You would drive yourself crazy trying to read every history book in the world. Best not to try. Better to look for the best of the best so as to gain a comprehensive understanding without dying of old age. When talking about “the best” often the book, and series of books inspired by Howard Zinn comes to mind. Hence we enter Chris Harman’s recent inclusion into a “people’s history” series; his efforts, centered around trying to give the working class its version of history, from the stone age to the millennium, does some things right but gets a lot wrong.
The first quarter (or so) of the book is done well. Considering Harman’s thesis, he is able to narrow in and tackle the important events in a civilization’s history while providing a solid materialist analysis. While I often wished he had expanded in his chapters to include other social and economic formations, he at least is able to remain focused and coherent while writing. However, that is where my praise for his history stops. The remaining three quarters do not hold water.
Just around the time where he finishes discussing the First World War, his account takes a major downhill turn as he slips into petty historicisms built around his political sectarian urges. Gone are the straightforward descriptions of class warfare in antiquity and here are rants against reformism, social democracy, and, of course, Stalinism. The latter, of which, seriously impedes the author’s ability to formulate coherent argumentations. Instead of objectivity there is pure biases intertwined with reductionist claims.
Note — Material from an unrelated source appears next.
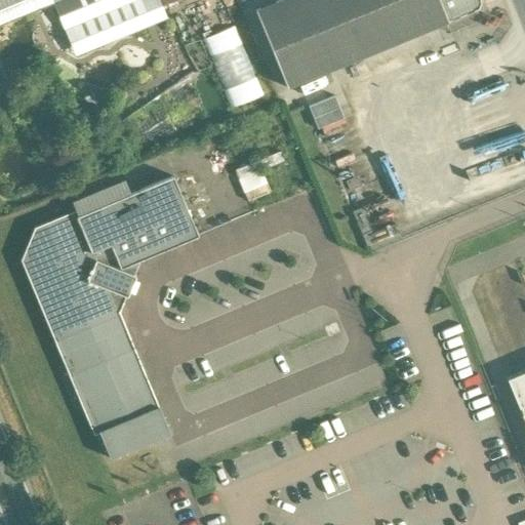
[(0,0),(0,25),(53,3),(75,56),(166,18),(161,4),(165,2),(164,0),(0,0)]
Essentially, the brevity of the book beyond the First World War is one long attack against “Stalinism,” that catch-all phrase so adored by bourgeois politicians. Chapter after chapter you’ll see Harman blame Stalin, the COMITERM, and “ruthless authoritarianism” as the culprits for the defeat of the various workers movements. Whence in lies another serious problem: Harman simplifies the processes and movements to a gross extreme. Throughout the writing he exudes the belief that the only thing holding the worker revolutions back was incorrect policy affected by Moscow and alliances with the capitalist class. Yet this ignores the whole point of some of these movements which, at the end of the day, simply were not sufficiently powerful to make revolution; Harman refuses to reveal this much, however, and opts instead for an a-historical approach conflating what he sees as “possible actions” with “actual actions.” The only grounding for such a view lying in the decisions of some of the leaders and revolutionaries; divorced from actual material critique one can only laugh as Harman attempts to superimpose his narrow understanding of historical forces onto a larger framework.
Yet it is precisely this narrowness which is a thorn in my side. While it has its own kind of allure in the early sections when he describes the seldom talked about class conflicts of the ancient epoch, it quickly loses its luster by the time you reach the contemporary centuries. It is at this point where you wish the author examined forces other than merely the (admittedly important) conflict between rich and poor; it is not that the class aspect is irreverent, but rather that without incorporating the wider aspects of the society’s problems, it seems isolated from the wider history thereby limiting the actual complexities of the situation; though understanding the class angle is vital, it rushes to its deficiencies when overly focused on without providing context for the encounter.
Of course, some chapters are so haphazard that there are unforgivable. These chapters do not appear until the final quarter of the book, but when they do it is almost unbearable to read. The most notable example is China when he talks of the Cultural Revolution and the Great Leap Forward. Instead of offering glimpses of the controversies and nuances of the machinations of these events, he outrightly assaults the occurrences as nothing more than Stalinist terror. Harman goes as far as to lump in Mao with Deng (as one in the same, ignoring the grievous differences in ideology), cites known anti-communist (as opposed to anti-Stalinist) writers, completely forgets the historical rationale for the launching for these movements (not even so much as giving the material conditions a second or even first, glance), and (surprise, surprise) reduces the whole moment to what is only describable as a hatchet-job.
For a supposed historian these techniques are unforgivable. While I would expect such dribble from Glen Beck in an understanding of history, for someone who takes themselves as a serious historian, the glossing over of significant material and social facts cannot be overlooked. This is not to say that Haram needed to take a positive view of the situations he massacred but rather that he should have actually done his job and provided an accurate picture of the forces colliding in a given historical space. Unfortunately, however, post-WW1 chapters, Harman dons the armor of a Trotskyist and abandons all pretenses of offering “non-bias” history from a perspective sympathetic to the working class. What you get instead is a masturbatory sectarian tirade against history itself.